Problem details:
Return the part of the forest-walk problem from "A Walk Through" to "is quite enjoyable.", copied word for word.

A Walk Through the Forest

Time Limit: 2000/1000 MS (Java/Others)    Memory Limit: 65536/32768 K (Java/Others)
Total Submission(s): 7733    Accepted Submission(s): 2851

Problem Description

Jimmy
experiences a lot of stress at work these days, especially since his
accident made working difficult. To relax after a hard day, he likes to
walk home. To make things even nicer, his office is on one side of a
forest, and his house is on the other. A nice walk through the forest,
seeing the birds and chipmunks is quite enjoyable.
The forest is
beautiful, and Jimmy wants to take a different route everyday. He also
wants to get home before dark, so he always takes a path to make
progress towards his house. He considers taking a path from A to B to be
progress if there exists a route from B to his home that is shorter
than any possible route from A. Calculate how many different routes
through the forest Jimmy might take.

Input

Input
contains several test cases followed by a line containing 0. Jimmy has
numbered each intersection or joining of paths starting with 1. His
office is numbered 1, and his house is numbered 2. The first line of
each test case gives the number of intersections N, 1 < N ≤ 1000, and
the number of paths M. The following M lines each contain a pair of
intersections a b and an integer distance 1 ≤ d ≤ 1000000 indicating a
path of length d between intersection a and a different intersection b.
Jimmy may walk a path any direction he chooses. There is at most one
path between any pair of intersections.

Output

For
each test case, output a single integer indicating the number of
different routes through the forest. You may assume that this number
does not exceed 2147483647

Sample Input

5 6
1 3 2
1 4 2
3 4 3
1 5 12
4 2 34
5 2 24
7 8
1 3 1
1 4 1
3 7 1
7 4 1
7 5 1
6 7 1
5 2 1
6 2 1
0

Sample Output

2 4

【分析】

题目意思是说一个人要从上班的地方回到家里，途中会经过一些地方，按下面规则问他回家会有几种路线：

题目已经定义好1为上班地方2为家，每个地点之间的距离都已经知道，哪么如果从A到B的一条路，可以走的条件

是B到2（家）的路程必须小于从A到2（家）的路程，其实就是A到家的最短路径必须大于B到家的最短路径。

默认一定可以走到家，也就是一定会有一种路线。最后是让你计算有几种路线。可以用迪杰斯特拉算法找一下所有点到终点的最短路，然后DFS搜一下就行了。

#include <iostream>
#include <cstdio>
#include <cstdlib>
#include <cmath>
#include <algorithm>
#include <climits>
#include <cstring>
#include <string>
#include <set>
#include <map>
#include <queue>
#include <stack>
#include <vector>
#include <list>
#define mod 1000000007
#define inf 0x3f3f3f3f
#define pi acos(-1.0)

Data supplied:

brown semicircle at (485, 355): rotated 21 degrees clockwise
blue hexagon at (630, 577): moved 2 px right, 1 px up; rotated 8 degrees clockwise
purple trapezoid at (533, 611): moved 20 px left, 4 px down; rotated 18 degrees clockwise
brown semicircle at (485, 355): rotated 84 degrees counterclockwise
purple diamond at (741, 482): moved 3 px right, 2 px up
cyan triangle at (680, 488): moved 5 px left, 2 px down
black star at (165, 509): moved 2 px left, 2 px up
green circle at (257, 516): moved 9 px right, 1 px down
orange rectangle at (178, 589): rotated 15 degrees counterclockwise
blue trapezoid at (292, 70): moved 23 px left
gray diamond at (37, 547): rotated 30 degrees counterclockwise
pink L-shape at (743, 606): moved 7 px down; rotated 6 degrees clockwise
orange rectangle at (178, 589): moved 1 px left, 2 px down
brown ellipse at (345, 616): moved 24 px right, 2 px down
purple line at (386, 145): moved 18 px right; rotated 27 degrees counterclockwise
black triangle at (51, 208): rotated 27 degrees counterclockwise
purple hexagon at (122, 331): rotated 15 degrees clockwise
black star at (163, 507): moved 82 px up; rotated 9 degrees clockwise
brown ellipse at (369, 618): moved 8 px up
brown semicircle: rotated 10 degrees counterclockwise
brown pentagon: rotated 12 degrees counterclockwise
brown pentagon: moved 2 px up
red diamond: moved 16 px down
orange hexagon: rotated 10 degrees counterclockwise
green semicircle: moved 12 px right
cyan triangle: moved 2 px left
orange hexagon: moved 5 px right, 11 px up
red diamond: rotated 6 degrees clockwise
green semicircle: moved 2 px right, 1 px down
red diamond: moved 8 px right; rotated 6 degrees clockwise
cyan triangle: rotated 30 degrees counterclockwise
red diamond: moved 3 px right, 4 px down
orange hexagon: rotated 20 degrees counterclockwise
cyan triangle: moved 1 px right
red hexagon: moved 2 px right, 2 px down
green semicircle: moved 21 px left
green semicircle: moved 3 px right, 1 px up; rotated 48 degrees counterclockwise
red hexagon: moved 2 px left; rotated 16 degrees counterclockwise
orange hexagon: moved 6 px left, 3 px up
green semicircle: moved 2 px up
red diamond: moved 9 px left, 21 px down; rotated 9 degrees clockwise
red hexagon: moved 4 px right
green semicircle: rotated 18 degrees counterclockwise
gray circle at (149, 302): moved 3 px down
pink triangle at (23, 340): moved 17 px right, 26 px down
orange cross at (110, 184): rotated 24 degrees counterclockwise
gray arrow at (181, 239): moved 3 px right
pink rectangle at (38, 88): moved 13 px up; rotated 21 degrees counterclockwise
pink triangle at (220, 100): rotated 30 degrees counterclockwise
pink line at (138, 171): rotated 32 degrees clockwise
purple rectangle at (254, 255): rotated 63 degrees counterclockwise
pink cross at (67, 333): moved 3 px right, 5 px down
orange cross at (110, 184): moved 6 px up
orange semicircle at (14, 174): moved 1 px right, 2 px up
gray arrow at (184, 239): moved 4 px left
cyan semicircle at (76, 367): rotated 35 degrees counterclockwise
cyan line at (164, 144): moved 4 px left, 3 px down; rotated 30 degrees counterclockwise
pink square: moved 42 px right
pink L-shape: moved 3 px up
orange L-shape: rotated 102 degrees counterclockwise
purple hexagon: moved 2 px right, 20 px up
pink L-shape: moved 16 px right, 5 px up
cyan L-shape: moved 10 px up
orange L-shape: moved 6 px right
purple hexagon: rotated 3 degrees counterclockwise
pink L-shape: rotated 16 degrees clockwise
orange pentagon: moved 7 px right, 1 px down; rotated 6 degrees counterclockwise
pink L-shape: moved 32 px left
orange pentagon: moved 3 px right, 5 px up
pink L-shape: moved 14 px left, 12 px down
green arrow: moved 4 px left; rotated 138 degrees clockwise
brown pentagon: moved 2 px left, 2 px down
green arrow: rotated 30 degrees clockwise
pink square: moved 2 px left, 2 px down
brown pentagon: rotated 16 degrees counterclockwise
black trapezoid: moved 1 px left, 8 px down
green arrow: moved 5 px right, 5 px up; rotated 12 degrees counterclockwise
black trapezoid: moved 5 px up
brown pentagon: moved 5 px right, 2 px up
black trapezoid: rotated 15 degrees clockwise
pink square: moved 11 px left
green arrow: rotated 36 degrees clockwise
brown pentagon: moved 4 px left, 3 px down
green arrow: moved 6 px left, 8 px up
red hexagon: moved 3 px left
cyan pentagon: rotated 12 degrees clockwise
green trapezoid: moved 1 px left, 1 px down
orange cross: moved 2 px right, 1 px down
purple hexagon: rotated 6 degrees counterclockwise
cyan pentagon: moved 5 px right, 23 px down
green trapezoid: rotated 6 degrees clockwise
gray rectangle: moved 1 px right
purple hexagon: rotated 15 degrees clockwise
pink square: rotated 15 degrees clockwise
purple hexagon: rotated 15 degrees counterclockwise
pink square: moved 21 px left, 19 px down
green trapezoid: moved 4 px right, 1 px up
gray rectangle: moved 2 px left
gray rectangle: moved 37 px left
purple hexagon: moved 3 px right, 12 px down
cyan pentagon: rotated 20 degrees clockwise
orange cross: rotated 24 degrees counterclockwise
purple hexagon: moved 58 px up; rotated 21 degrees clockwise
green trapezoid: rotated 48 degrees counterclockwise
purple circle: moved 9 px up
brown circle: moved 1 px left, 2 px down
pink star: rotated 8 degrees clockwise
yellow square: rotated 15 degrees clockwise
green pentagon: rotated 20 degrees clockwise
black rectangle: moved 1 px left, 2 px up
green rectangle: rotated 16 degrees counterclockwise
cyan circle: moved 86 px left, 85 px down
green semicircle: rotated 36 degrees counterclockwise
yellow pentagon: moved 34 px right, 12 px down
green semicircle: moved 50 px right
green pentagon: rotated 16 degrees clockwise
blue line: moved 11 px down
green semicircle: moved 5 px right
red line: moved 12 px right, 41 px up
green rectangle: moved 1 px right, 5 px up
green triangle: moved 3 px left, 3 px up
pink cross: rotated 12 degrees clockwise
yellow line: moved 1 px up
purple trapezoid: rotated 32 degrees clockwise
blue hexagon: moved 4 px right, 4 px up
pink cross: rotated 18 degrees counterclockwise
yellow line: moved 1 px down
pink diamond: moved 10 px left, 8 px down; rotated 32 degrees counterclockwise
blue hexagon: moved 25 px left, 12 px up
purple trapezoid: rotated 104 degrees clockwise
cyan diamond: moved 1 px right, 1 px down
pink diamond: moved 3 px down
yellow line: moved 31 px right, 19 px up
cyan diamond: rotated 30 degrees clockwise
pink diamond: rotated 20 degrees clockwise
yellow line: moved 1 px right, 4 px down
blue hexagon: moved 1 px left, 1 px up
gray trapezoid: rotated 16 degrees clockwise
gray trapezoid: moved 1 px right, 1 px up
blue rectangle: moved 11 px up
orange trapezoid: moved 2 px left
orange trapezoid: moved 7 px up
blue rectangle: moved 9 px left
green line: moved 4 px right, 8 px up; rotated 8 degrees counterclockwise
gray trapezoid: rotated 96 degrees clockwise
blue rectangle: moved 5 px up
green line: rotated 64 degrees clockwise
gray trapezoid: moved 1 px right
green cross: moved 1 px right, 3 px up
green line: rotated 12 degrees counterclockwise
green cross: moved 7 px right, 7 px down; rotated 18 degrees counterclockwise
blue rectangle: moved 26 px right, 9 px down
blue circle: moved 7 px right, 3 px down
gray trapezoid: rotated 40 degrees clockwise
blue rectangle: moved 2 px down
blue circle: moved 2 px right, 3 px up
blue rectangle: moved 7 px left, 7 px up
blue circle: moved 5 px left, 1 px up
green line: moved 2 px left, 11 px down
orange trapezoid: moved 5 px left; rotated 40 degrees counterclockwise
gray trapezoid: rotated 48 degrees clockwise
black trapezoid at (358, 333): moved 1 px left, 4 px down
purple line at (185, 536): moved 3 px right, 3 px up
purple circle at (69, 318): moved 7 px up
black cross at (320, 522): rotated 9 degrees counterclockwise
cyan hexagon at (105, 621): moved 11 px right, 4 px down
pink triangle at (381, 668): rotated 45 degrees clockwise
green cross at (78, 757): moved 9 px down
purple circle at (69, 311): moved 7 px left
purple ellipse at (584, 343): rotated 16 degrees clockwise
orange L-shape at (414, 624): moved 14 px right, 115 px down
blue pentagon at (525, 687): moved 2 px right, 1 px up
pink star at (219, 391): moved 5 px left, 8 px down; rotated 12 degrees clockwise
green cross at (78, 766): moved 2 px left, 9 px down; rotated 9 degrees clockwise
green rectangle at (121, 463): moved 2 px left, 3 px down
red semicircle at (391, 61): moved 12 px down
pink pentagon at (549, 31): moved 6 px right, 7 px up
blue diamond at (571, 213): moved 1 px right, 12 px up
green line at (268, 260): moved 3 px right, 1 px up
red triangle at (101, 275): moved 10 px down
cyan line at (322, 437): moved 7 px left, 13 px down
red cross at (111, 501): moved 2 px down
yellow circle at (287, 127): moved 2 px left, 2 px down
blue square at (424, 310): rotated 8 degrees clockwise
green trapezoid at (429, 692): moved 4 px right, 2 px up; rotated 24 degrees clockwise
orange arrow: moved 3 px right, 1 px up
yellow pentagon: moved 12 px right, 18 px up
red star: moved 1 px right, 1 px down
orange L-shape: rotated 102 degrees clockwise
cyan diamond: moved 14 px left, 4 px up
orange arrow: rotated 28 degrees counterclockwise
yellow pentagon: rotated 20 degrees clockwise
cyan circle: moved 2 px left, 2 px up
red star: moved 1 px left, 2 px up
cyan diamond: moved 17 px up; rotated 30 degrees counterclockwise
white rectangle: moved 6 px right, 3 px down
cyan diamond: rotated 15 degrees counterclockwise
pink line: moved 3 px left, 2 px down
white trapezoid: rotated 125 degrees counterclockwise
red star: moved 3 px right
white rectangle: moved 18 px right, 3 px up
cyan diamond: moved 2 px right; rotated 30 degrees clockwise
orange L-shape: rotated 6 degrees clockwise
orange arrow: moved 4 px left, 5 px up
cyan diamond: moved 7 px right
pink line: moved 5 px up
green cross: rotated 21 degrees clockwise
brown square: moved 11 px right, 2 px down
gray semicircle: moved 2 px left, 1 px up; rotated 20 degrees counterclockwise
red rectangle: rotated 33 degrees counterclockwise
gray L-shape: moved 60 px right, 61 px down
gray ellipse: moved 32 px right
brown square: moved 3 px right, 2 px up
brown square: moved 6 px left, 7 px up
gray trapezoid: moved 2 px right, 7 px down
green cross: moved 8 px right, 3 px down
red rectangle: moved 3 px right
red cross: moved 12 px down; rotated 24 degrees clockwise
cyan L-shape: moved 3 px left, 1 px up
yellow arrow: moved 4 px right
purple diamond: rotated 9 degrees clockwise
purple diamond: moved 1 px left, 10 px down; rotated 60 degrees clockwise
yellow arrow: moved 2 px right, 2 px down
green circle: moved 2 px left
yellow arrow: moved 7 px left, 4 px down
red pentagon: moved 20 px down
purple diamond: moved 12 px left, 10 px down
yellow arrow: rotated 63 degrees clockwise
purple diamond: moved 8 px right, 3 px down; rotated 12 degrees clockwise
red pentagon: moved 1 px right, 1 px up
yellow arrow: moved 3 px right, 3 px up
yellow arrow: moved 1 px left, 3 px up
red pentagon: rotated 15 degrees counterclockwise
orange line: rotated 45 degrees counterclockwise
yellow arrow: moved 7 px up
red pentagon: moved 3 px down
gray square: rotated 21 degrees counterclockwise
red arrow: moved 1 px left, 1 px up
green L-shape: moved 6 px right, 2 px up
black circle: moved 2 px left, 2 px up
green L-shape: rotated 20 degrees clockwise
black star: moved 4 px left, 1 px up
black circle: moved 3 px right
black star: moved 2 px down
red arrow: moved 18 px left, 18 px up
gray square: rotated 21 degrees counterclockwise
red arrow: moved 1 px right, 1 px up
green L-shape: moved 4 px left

Expected answer:
A Walk Through the Forest

Time Limit: 2000/1000 MS (Java/Others)    Memory Limit: 65536/32768 K (Java/Others)
Total Submission(s): 7733    Accepted Submission(s): 2851

Problem Description

Jimmy
experiences a lot of stress at work these days, especially since his
accident made working difficult. To relax after a hard day, he likes to
walk home. To make things even nicer, his office is on one side of a
forest, and his house is on the other. A nice walk through the forest,
seeing the birds and chipmunks is quite enjoyable.